#### [ASSIGNMENT]
Pick out each line of the rows below that contains the string "account", matching case exactly, and copy those lines unchanged.

#### [WORKING DATA]

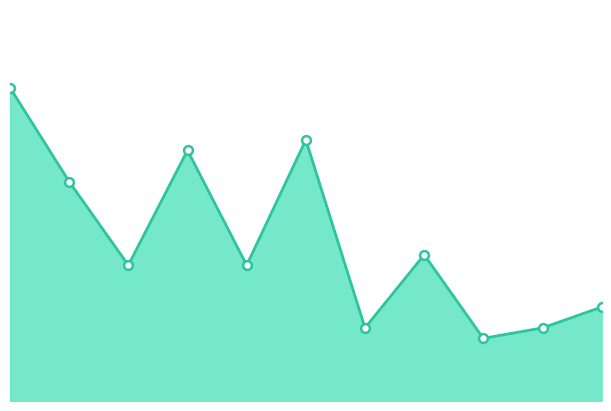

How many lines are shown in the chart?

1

--

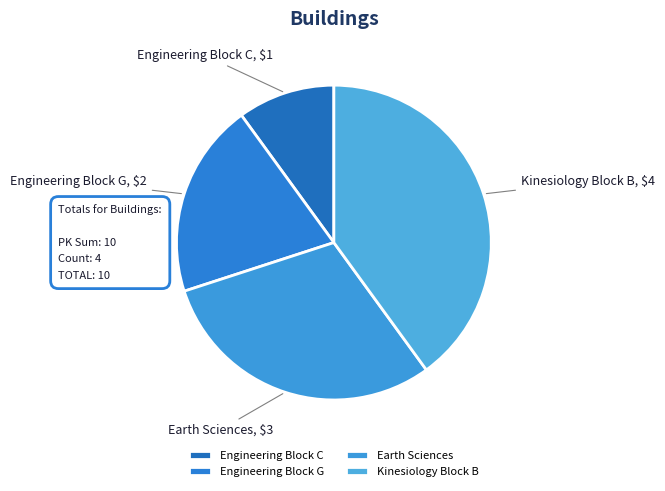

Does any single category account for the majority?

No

==

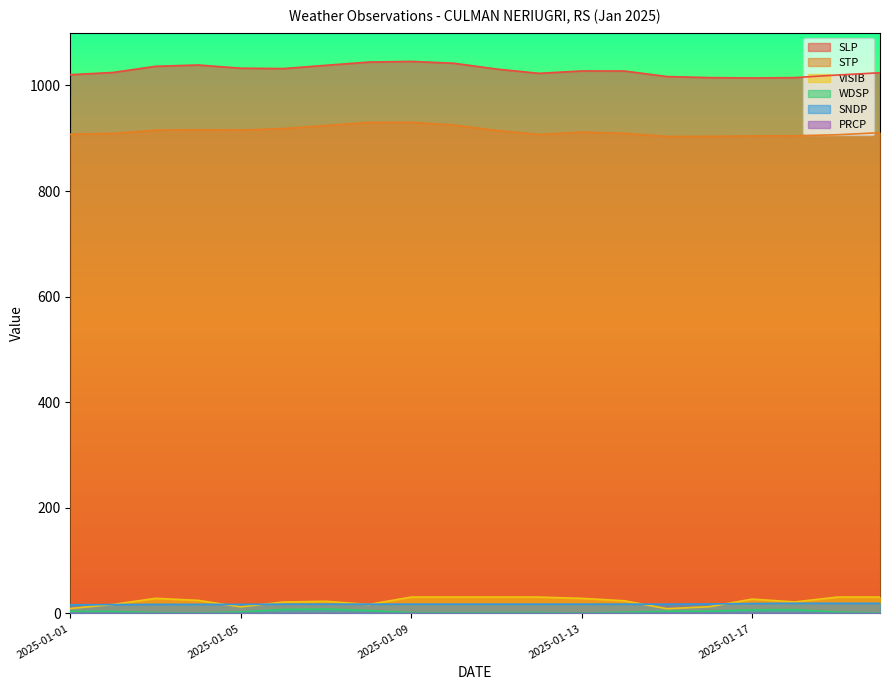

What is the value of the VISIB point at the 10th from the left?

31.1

#### [RESPONSE TO THIS TASK]
Does any single category account for the majority?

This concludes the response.